We can also get the line and line ranges in a similar fashion:

    ast[0].type       #=> :if
    ast[0].line       #=> 1
    ast[0].line_range #=> 1..3 (note the newlines in the source)

AstNode#jump
------------

Often the AST will be such that the node we care about might be buried arbitrarily
deep in a node's hierarchy. The {YARD::Parser::Ruby::AstNode#jump} method exists
to quickly get at a node of a specific type in such a situation:

    # Get the first identifier in the statement
    ast = s(s(:int, "1"), s(s(:var_ref, s(:ident, "hello"))))
    ast.jump(:ident)[0] #=> "hello"
    
Multiple types can be searched for at once. If none are found, the original root
node is returned so that it may be chained.

The Legacy Parser
=================

The goal of the legacy parser is much the same as the new parser, but it is far
more simplistic. Instead of a full-blown AST, the legacy parser simply groups
together lists of "statements" called a {YARD::Parser::Ruby::Legacy::StatementList}. 
These statement lists are made up of {YARD::Parser::Ruby::Legacy::Statement} objects.
A statement is any method call condition, loop, or declaration. Each statement 
may or may not have a block. In the case of a condition or loop, the block is 
the inner list of statements; in the case of a method call, the block is a do 
block (if provided). The statements themselves are made up of tokens, so instead
of being semantic in nature like the new parser, statements are tied directly
to the lexical tokens that make them up. To convert a statement into source, you
simply join all the tokens together (this is done through the use of `#to_s`).

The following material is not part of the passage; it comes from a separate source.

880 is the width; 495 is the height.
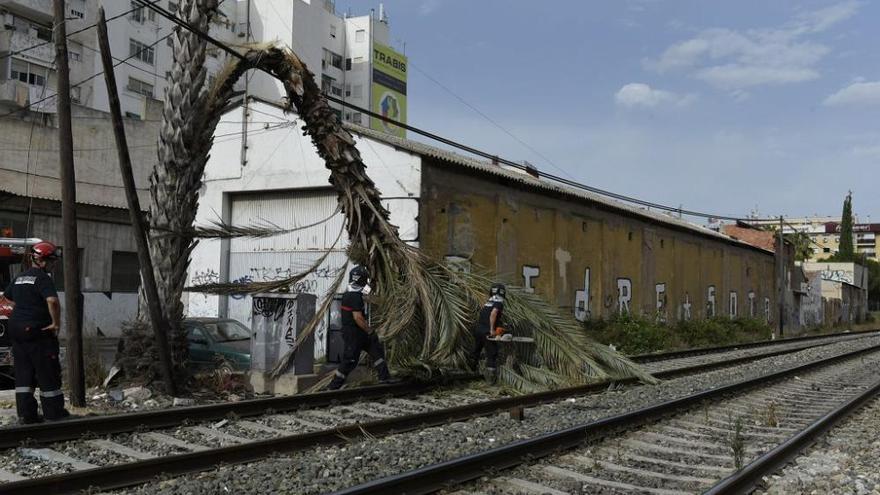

Note that because there is little semantic parsing, the legacy parser is less
able to deal with certain Ruby syntaxes. Specifically, the `:if_mod` syntax
seen above ("hello if 1") would be considered two statements with the new parser,
but using the legacy parser it is only one statement:

    stmts = ARD::Parser::Ruby::Legacy::StatementList.new("hello if 1")
    stmts[0].block       #=> nil
    stmts[0].tokens.to_s #=> "hello if 1"
    
In addition, this means that most handling still needs to be done via string
manipulation and regular expression matching, making it considerably more
difficult to use in edge case scenarios.